Dead flies in food places. Cooking oil in Windex bottles. Broward Presidente problems

Myriad handwashing issues, dead flies in places food should go and unsafe food caused the second South Florida Presidente in a week to fail state inspection.

Two days after a Presidente in North Miami got hit with “Re-Inspection Required,” the worst inspection result for a supermarket from a state inspection, inspectors found that a Margate Presidente’s cleanliness and food safety lacked cleanliness and food safety.

READ MORE: Flies, bad food and a “black substance” at a Presidente Supermarket

A Florida Department of Agriculture inspection of supermarkets, grocery stores, retail and wholesale bakeries, convenience stores, food processors, food distributors and food storage facilities can’t shut down the establishment. But areas and equipment can be put under Stop Use Orders. Enough of those and store management might decide it can’t or shouldn’t open.

Inspectors Leni Zunino and Francis Odio didn’t have to drop any Stop Use Orders during their April 26 visit to the store at 2450 N. State Rd. 7. But here’s what they did find.

In the meat department, “two Windex containers refilled with food grade mineral oil.”

Pots and utensils were washed, rinsed, but not sanitized, and two out of three is bad.

The ice machine in the food service area had “black, moist buildup on the drain plate” and a sugar jar was “soil encrusted” as was the scoop inside the flour container.

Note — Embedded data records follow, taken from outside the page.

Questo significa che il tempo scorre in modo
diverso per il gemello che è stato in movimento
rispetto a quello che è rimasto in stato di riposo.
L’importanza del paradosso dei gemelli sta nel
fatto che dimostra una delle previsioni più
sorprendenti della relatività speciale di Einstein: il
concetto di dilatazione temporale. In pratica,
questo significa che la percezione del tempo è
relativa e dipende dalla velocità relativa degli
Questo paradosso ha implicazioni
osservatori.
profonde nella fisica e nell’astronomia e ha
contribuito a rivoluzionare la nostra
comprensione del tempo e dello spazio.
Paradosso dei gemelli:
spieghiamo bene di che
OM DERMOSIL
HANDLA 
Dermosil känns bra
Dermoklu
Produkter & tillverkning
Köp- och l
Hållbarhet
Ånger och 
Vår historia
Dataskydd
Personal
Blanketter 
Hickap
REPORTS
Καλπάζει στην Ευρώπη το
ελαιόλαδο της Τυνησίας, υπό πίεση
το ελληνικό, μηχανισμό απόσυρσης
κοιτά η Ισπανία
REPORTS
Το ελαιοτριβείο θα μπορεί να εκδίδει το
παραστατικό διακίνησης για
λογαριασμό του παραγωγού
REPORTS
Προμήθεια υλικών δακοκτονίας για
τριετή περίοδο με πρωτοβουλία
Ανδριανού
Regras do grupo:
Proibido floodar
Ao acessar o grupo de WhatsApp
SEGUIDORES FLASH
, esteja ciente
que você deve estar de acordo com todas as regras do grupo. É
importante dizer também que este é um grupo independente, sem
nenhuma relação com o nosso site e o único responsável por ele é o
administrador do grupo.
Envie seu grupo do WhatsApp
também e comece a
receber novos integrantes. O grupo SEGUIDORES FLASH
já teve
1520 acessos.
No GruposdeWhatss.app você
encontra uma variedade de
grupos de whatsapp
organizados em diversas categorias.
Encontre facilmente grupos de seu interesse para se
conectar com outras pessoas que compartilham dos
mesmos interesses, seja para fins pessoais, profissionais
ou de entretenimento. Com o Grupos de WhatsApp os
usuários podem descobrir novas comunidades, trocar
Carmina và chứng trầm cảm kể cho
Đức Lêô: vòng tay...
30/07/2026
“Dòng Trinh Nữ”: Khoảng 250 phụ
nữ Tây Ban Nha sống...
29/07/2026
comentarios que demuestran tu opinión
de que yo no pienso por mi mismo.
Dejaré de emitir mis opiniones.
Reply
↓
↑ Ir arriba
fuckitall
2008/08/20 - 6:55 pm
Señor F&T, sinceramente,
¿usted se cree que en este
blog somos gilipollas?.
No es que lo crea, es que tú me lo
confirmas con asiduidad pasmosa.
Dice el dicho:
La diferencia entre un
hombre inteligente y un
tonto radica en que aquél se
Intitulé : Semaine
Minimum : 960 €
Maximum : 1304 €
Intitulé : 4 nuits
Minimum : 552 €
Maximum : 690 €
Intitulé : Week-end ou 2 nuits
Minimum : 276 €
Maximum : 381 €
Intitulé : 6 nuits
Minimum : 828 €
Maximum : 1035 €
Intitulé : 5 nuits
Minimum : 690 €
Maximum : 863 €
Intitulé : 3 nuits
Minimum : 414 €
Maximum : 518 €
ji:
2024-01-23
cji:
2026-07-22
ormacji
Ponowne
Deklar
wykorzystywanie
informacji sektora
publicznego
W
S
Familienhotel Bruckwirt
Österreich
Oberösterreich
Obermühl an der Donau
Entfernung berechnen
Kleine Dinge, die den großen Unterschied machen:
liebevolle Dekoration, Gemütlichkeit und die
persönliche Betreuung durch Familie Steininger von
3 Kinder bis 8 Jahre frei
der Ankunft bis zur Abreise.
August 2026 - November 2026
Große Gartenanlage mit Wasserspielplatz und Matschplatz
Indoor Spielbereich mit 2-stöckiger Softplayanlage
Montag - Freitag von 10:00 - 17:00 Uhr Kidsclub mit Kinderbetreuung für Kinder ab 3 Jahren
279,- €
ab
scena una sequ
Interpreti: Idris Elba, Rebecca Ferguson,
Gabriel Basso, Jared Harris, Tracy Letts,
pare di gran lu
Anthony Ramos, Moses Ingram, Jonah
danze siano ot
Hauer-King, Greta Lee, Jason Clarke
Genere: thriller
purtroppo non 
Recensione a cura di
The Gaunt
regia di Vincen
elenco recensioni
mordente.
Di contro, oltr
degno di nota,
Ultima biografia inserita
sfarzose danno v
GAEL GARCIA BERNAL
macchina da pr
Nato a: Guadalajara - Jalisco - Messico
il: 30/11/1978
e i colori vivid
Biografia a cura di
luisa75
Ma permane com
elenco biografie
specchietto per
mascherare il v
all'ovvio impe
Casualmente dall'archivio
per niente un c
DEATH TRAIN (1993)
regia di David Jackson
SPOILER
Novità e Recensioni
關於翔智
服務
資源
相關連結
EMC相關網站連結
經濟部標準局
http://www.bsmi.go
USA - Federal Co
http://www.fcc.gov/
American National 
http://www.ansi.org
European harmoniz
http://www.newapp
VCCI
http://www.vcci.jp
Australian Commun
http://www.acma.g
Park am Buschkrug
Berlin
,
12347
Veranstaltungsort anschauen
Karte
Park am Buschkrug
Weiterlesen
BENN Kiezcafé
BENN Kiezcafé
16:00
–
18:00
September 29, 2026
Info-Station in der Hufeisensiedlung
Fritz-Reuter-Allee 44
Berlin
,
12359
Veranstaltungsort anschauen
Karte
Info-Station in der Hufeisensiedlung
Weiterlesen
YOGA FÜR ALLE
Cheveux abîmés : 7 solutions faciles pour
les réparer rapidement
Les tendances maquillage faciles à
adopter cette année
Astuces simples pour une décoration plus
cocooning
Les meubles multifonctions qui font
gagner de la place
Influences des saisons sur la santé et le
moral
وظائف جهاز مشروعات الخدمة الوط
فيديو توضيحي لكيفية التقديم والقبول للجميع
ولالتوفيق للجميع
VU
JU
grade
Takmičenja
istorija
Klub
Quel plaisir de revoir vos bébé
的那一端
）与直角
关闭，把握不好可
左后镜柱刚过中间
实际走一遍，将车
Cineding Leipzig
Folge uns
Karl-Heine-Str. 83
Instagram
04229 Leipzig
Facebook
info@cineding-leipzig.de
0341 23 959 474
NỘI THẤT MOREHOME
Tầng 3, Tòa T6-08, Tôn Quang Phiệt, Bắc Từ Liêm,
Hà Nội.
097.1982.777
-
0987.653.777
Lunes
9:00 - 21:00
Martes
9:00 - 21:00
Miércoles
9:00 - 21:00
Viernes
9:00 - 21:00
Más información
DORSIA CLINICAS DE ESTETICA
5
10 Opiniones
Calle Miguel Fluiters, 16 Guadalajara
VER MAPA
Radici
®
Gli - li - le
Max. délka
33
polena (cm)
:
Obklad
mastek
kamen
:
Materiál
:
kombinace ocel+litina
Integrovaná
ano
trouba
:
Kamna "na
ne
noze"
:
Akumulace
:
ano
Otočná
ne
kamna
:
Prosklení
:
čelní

A can of condensed milk on a kitchen area shelf to be used had “a major dent” in the body of the can. Tossed.

Opened genoa salami, hard salami and mortadella in the food service area had no date markings and nobody knew when they were opened. Tossed.

Watermelon in the walk-in cooler that needed to be below 41 degrees was only at 50 after four hours. Garbage.

Food service-area food tested and trashed for being lukewarm bacteria birthing boats were rice, plantains, kibbeah, ham and cheese empanadas, Dominican empanadas, Venezuelan empanadas, arepas, tequenos and soup.

The kitchen walk-in had uncool and unsafe cooked chicken, beans and beef soup. The milk in the food on the food service area prep table measured 56 degrees. Sour cream and cod for sale out on the shelves measured 47 degrees. Also, garbage.

A meat department employee came into the “service area without changing gloves, touched the trash can and continued to engage in food service.”

Another meat department worker didn’t wash hands when going into the food service area. In the food service area, an employee touched body parts, then money, then started working with food without washing hands.

(“Fecal bacteria and other pathogens may have hitched a ride from someone’s hands, nose or apron onto our cash. And yeast or mold might have taken hold, too,” Scientific American said in a 2017 article titled “Dirty Money.”)

A deli area worker served food, touched money, put hand sanitizer on the gloves and kept working with food.

READ MORE: A state inspector found moldy fruit and mouse dung at a Miami Walmart grocery

A produce area handwashing sink didn’t have hot water, and the store was given 30 days to rectify that problem. The hot water wasn’t turned on for handwashing sinks in the deli area and meat department. The store did rectify that problem by just turning on the hot water. No notation was made concerning why it was off in the first place.

The kitchen area handwashing sink didn’t have soap. The meat department handwashing sink didn’t have soap. The handwashing sink at the meat department service counter didn’t have soap. A deli area handwashing sink one-upped each of those by lacking soap and paper towels.

In the meat department cold room, there was a “dead fly on the cutting board where meat is processed” and “two dead flies on a cart’s tray, where packaged meat is stored.”